Our study contained both strengths and limitations. The strength was that it was a study undertaken in the context of normal course units with their usual assessment practices. One of the key limitations is the generalisability of results due to the moderate sample size situated within a specific teaching domain. Even though the sample size was deemed acceptable, a larger sample size would have facilitated the use of more powerful analyses. We did not differentiate between of the type of students (undergraduate vs postgraduate) in the study design, which may have impacted the sensitivity of our results. Additionally, we did not include a control group to verify the effects of formative assessment. Future research directions could also include qualitative research around testing of assumptions of low-performing students’ self-assessment capabilities and behaviours.

This study has implications for both practice and research. The results help in making more effective peer assessment design decisions and enhancing teaching and learning practices. Learning activities could be modified to encourage collaboration rather than competition (incentives for encouraging peers to contribute). Multiple formative opportunities could be provided to enhance confidence in self and peer assessment. Other learning activities such as co-creation or exploration of criterion-referenced rubrics along with discussion and examples can also enhance shared understanding of standards and improved consistency in marking. Educating students on how their enabling grade inflation behaviour could hurt their peers in the long run may also reduce inaccurate marking. In terms of mark calculation, final mark moderation methods could be instituted to discourage students’ discomfort around impacting on final mark. Allocating sufficient weight to the peer mark may also ensure students take this activity seriously.

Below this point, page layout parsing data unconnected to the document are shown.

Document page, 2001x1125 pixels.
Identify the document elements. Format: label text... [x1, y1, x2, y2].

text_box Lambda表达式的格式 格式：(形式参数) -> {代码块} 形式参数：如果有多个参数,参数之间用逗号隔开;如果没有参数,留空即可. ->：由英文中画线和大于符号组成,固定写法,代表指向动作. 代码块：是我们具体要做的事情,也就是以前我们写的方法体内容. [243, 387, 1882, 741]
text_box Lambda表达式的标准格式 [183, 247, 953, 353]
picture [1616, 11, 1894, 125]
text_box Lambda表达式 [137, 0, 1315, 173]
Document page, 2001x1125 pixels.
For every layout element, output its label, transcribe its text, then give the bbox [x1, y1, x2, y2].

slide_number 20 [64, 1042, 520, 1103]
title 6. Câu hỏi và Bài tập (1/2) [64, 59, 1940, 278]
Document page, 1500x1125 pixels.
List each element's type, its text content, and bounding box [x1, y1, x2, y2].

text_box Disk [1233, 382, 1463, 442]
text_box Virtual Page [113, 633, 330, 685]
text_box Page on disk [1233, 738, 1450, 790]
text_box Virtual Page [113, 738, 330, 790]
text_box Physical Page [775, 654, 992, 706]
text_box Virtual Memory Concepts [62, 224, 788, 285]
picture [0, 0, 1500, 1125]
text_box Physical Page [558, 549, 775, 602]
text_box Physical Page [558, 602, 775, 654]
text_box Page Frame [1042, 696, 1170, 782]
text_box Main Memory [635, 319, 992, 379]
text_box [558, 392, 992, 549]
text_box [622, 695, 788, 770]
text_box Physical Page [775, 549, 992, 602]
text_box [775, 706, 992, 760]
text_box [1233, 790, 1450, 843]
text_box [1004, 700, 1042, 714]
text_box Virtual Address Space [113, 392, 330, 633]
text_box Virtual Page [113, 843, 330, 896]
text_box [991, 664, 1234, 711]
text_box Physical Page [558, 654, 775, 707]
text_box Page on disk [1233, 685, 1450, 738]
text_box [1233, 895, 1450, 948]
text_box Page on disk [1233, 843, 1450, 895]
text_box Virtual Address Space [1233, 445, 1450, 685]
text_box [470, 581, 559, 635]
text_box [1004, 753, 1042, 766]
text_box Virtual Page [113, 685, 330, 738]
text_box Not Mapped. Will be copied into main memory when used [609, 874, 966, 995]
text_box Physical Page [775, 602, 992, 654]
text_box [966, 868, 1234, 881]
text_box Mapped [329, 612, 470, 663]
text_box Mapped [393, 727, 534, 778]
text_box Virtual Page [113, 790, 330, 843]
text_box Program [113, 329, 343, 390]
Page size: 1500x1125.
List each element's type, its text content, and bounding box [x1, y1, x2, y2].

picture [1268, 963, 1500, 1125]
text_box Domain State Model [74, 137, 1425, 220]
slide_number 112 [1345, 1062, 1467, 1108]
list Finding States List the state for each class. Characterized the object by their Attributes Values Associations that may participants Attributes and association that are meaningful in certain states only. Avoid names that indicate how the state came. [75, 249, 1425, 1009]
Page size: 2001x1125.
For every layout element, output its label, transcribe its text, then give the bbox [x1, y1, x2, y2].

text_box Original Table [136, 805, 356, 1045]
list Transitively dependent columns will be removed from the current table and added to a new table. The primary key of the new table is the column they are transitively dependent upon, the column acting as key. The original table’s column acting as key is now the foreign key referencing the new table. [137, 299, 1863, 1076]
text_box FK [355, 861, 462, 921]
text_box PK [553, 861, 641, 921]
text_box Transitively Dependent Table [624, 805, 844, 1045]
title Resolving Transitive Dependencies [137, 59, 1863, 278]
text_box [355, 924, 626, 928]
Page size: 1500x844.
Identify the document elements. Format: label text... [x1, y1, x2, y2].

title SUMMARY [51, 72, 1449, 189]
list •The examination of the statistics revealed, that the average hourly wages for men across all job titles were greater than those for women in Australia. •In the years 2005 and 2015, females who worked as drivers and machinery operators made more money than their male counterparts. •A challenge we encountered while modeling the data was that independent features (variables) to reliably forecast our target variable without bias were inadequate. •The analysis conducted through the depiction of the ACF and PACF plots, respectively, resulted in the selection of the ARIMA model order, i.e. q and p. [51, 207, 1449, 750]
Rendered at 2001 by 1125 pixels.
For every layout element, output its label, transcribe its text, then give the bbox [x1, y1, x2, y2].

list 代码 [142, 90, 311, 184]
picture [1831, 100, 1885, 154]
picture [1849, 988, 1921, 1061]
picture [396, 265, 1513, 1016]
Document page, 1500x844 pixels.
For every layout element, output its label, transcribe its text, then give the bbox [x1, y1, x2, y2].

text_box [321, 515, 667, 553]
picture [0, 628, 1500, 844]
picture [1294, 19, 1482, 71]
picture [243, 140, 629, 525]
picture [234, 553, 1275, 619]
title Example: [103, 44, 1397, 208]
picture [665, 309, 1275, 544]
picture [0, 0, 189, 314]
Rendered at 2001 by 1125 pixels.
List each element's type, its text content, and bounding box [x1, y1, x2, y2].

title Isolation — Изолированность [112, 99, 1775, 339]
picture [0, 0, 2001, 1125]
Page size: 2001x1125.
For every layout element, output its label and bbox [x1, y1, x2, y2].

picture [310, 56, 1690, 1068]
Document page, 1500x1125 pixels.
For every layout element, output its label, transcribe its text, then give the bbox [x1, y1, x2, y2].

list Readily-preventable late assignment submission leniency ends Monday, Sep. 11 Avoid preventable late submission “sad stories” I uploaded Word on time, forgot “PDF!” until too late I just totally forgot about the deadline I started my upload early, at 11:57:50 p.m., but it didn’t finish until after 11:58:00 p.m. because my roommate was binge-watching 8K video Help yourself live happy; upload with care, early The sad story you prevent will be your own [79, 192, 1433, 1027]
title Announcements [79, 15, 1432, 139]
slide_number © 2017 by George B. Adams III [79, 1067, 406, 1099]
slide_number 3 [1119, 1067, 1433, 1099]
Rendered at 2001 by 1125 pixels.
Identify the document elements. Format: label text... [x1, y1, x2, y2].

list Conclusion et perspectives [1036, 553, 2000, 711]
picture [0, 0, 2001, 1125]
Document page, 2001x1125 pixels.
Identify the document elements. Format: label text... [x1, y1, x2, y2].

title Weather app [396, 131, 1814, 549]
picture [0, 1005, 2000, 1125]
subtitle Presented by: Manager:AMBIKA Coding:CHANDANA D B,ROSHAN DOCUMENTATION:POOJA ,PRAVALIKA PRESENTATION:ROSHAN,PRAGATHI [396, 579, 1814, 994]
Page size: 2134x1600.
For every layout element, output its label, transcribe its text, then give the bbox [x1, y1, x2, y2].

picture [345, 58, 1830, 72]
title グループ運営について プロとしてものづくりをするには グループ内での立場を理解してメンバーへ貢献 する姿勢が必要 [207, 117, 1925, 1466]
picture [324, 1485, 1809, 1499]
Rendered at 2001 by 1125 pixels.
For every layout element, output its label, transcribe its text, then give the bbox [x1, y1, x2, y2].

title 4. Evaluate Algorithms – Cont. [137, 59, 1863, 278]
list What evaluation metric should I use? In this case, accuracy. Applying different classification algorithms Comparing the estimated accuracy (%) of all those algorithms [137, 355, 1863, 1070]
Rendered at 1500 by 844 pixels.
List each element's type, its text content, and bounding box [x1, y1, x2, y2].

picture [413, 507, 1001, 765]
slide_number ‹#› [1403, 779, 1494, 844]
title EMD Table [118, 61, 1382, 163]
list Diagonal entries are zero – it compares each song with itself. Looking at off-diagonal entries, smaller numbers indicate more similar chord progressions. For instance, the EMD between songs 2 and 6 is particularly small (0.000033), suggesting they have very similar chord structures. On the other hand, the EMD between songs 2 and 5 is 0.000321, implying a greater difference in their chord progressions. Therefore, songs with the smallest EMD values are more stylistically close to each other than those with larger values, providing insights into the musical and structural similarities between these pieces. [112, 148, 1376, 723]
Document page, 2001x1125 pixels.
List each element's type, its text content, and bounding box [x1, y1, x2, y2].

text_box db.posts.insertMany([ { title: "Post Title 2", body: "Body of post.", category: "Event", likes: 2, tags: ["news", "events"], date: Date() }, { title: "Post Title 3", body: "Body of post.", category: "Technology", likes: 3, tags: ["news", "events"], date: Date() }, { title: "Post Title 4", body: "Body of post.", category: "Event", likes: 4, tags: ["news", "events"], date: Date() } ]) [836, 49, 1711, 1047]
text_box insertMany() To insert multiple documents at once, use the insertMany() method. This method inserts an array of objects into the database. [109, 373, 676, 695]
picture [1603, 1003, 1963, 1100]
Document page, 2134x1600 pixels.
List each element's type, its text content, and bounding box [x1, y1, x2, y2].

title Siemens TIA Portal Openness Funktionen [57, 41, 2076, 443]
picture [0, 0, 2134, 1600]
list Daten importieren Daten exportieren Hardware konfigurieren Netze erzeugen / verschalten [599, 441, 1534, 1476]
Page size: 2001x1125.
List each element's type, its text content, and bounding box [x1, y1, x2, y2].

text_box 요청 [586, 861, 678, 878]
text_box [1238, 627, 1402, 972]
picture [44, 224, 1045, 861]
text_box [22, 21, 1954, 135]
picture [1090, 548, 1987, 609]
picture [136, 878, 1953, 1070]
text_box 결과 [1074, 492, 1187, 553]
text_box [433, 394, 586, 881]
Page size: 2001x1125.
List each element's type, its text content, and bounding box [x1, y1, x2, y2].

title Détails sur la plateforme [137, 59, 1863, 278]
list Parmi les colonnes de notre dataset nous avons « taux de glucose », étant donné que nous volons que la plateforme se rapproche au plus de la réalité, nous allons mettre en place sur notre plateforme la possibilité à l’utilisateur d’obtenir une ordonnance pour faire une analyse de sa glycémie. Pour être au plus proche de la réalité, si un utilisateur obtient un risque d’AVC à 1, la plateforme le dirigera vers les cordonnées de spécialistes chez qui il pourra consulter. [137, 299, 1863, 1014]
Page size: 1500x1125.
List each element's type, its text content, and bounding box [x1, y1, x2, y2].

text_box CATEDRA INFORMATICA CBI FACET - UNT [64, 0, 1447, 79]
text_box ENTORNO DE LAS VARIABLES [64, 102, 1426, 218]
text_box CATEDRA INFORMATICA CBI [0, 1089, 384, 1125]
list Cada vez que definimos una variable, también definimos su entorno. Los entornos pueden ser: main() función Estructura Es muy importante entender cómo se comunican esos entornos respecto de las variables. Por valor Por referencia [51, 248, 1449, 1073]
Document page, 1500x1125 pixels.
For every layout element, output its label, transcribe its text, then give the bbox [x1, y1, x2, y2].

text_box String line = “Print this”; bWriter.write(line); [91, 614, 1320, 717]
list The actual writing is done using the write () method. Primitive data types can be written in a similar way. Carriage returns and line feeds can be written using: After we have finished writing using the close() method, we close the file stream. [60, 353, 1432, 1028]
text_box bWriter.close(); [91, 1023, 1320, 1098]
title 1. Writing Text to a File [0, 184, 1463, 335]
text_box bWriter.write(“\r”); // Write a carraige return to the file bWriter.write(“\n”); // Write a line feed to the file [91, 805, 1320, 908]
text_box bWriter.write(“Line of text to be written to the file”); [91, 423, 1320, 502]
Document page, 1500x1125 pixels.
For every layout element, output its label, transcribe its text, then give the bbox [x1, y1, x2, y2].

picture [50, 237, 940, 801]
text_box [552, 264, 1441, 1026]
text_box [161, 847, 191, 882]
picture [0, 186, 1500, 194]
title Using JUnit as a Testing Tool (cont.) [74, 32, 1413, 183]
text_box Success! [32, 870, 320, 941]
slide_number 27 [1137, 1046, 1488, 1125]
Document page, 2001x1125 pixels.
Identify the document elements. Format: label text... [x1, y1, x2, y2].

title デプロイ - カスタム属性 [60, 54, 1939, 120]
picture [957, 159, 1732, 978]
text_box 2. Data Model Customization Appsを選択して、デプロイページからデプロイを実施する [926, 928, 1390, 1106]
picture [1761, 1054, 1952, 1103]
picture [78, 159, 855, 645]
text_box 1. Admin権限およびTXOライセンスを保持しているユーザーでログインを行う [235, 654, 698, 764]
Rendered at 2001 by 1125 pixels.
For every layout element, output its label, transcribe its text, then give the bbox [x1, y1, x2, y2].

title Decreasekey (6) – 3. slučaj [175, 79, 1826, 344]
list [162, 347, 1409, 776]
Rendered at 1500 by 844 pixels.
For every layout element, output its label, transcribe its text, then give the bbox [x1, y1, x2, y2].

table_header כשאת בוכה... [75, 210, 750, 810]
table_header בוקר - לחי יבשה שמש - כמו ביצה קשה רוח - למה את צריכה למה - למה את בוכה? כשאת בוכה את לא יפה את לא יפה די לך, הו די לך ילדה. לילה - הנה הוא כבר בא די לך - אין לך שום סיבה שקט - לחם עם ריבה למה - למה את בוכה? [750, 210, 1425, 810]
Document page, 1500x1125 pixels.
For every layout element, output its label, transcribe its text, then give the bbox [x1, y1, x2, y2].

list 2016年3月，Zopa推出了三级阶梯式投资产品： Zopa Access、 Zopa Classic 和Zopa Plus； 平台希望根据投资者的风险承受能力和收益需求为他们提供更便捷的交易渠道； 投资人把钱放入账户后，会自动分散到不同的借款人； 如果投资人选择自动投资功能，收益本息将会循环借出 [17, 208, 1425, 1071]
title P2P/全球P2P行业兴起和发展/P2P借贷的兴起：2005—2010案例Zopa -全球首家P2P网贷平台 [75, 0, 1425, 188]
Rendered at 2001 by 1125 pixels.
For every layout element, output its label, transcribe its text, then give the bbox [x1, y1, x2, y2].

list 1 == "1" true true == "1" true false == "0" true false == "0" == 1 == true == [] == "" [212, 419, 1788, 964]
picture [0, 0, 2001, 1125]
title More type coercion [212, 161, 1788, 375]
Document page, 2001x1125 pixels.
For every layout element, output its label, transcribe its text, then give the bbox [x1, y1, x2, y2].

Future research might therefore investigate which combination of these types of modifications result in more accurate peer assessments and students’ formation of good judgements.

Conclusion

This study examined students’ judgement ability and behaviour in collaborative group assessment (teamwork) context by testing the relationship between actual and perceived contribution levels and performance outcomes. The results confirm that use of summative assessment inhibits good judgement, even though students are capable of judging peers’ performance accurately, consistently and without bias when the mark is not counted towards the final grade. During a formative regime, students were more honest in assessing their peers, but tended to be overly generous when their mark is counted towards their final grade. This is more pronounced for underperformers in a summative situation. Some level of assessment bias was noted particularly for the summative regime and for low-performing students.

This study contributes to the peer assessment literature in a number of ways. Firstly, it offers a novel method for exploring peer assessment accuracy, consistency and assessment bias in process context—especially when collaborative group assessment is a social process (and students are the most appropriate candidates to judge peers interpersonal skills and behaviours). It employs actual and self-perceived contribution to investigate peer assessment concerns. Furthermore, it compares peer marking behaviour patterns during formative and summative assessment regimes to address concerns regarding peer assessment. Finally, this study examines the interplay between actual and self-perceived contribution levels in assessing the prevalence of peer assessment bias. Work within this realm is important to ensure students are appropriately prepared for the future world of work, where teamwork is an important skill not only to possess but to accurately determine others’ ability to work in teams also.